PROBLEMS TO SOLVE:
a – Reproduce the UTF mailing-list post from "Re: Nicest UTF" up to and including "thread amuses me.", substituting "puzzles" for "amuses".
b – In the UTF mailing-list post, on what date did Doug Ewell write the message that is being quoted?
c – Carry the UTF mailing-list post on from its last line.

DOCUMENT EXCERPT:
━━━━━━━━━━━━━━━━━━━━━━━━━━━━━━
Re: Nicest UTF

From: Andrew C. West (andrewcwest@alumni.princeton.edu)
Date: Fri Dec 03 2004 - 04:54:58 CST

  • Next message: Antoine Leca: "Re: current version of unicode font (Open Type) in e-mails"

    On Thu, 2 Dec 2004 21:56:28 -0800, "Doug Ewell" wrote:
    >
    > This thread amuses me.
    >

    Me too, but then most threads on this list do ;)

    >
    > I also think that as more and more Han characters are encoded in the
    > supplementary space, corresponding to the ever-growing repretoires of
    > Eastern standards, the story that UTF-16 is virtually a fixed-width
    > encoding because "supplementary code points are very rare in most text"
    > will gradually go away.
━━━━━━━━━━━━━━━━━━━━━━━━━━━━━━
INFORMATION GIVEN:
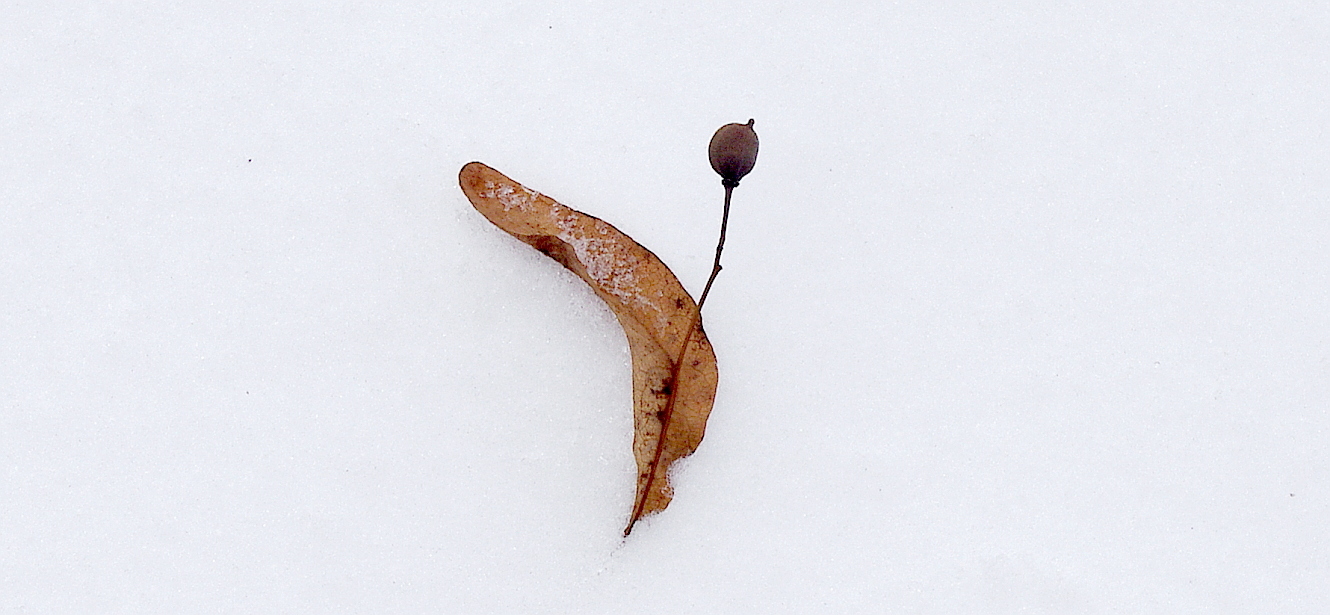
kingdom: Plantae
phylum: Tracheophyta
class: Magnoliopsida
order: Malvales
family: Malvaceae
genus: Tilia
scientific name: Tilia cordata
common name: Small-leaved lime
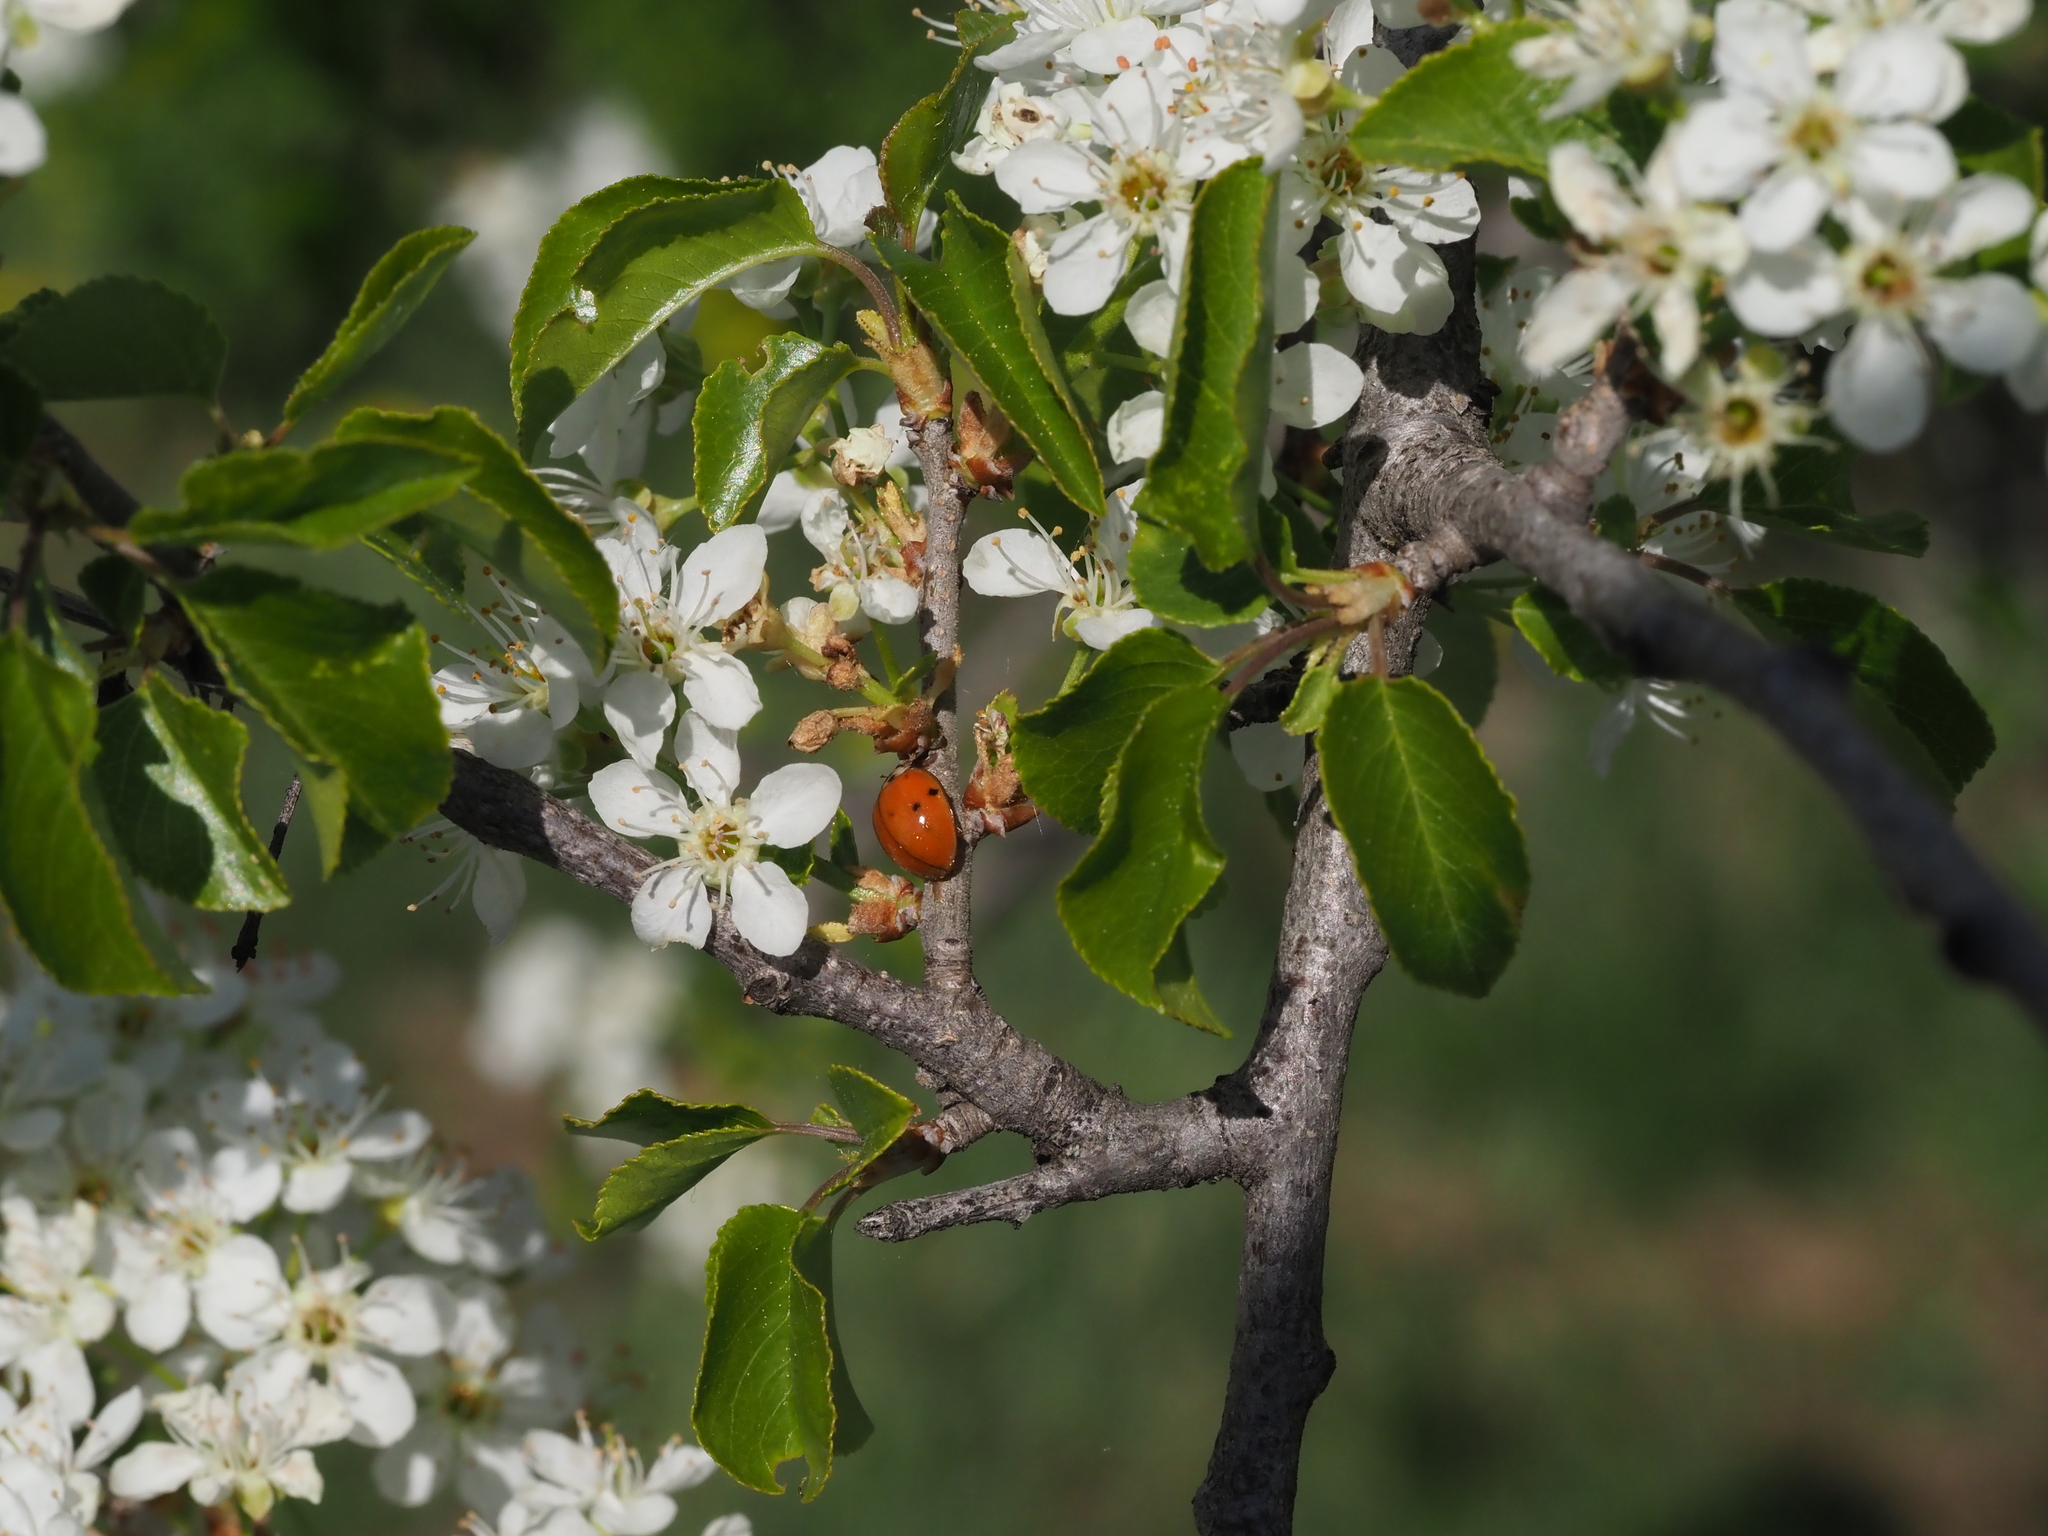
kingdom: Animalia
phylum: Arthropoda
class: Insecta
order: Coleoptera
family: Coccinellidae
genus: Harmonia
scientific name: Harmonia axyridis
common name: Harlequin ladybird
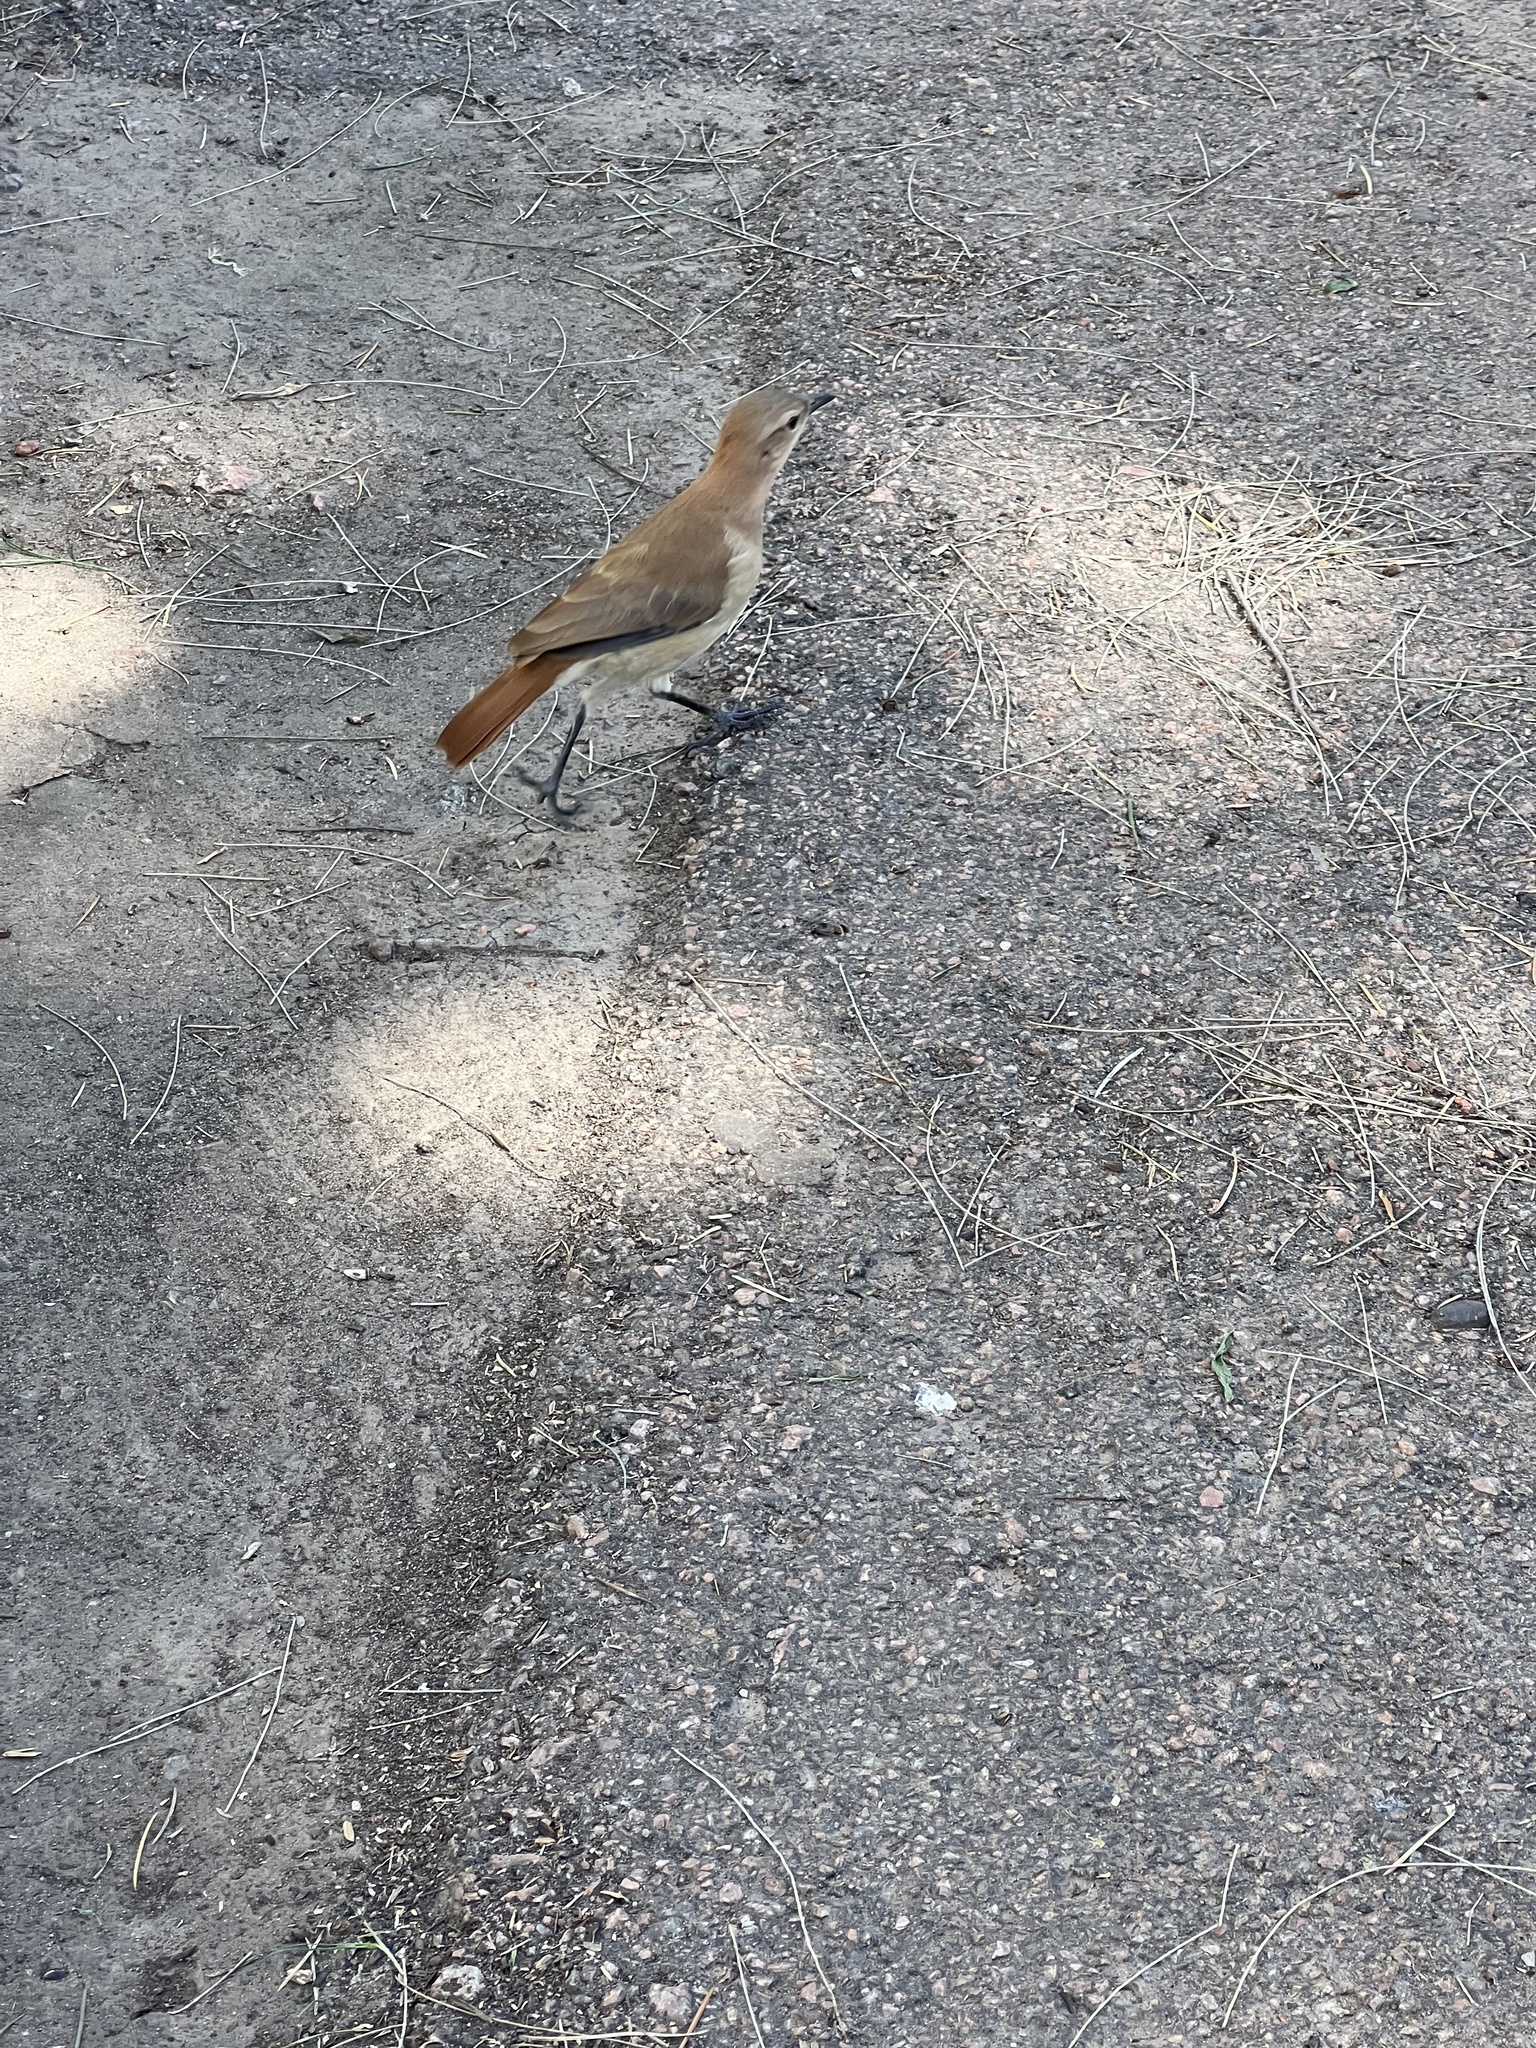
━━━━━━━━━━━━━━━━━━━━━━━━━━━━━━
ANSWERS TO THE TASKS:
a –
Re: Nicest UTF

From: Andrew C. West (andrewcwest@alumni.princeton.edu)
Date: Fri Dec 03 2004 - 04:54:58 CST

  • Next message: Antoine Leca: "Re: current version of unicode font (Open Type) in e-mails"

    On Thu, 2 Dec 2004 21:56:28 -0800, "Doug Ewell" wrote:
    >
    > This thread puzzles me.

b – Thursday, 2 December 2004

c –
    >

    More and more mostly very obscure and rarely used Han ideographs. It does not
    matter how many tens of thousands of additional CJK ideographs you add to the
    supplementary planes, the vast majority of CJK users will still get by quite
    happily with only CJK and CJK-A, which, as they are inherited from the important
    legacy CJK encoding standards, are what most CJK users have been living with for
    many years now. Of course people on this list, such as Richard Cook and myself,
    find endless use for obscure and archaic ideographs, but in writing day-to-day
    Chinese/Japanese/Korean there is no need to resort to CJK-B or CJK-C, except for
    certain idiosyncratic (U+24B62 CEI4 is my personal faourite) or dialectal
    usages, which are not typical.

    Now that the number of allocated characters in planes 1, 2 and 14 (45,718
    characters) is little fewer than the number of allocated characters in the BMP
    (57,129) (and soon it wil be greater), it is of course ridiculous to claim that
    Unicode is basically a standard for 16-bit characters, but despite the large
    number of supra-BMP characters they are, by definition, rarely used, and IMHO it
    will remain true that "supplementary code points are very rare in most text".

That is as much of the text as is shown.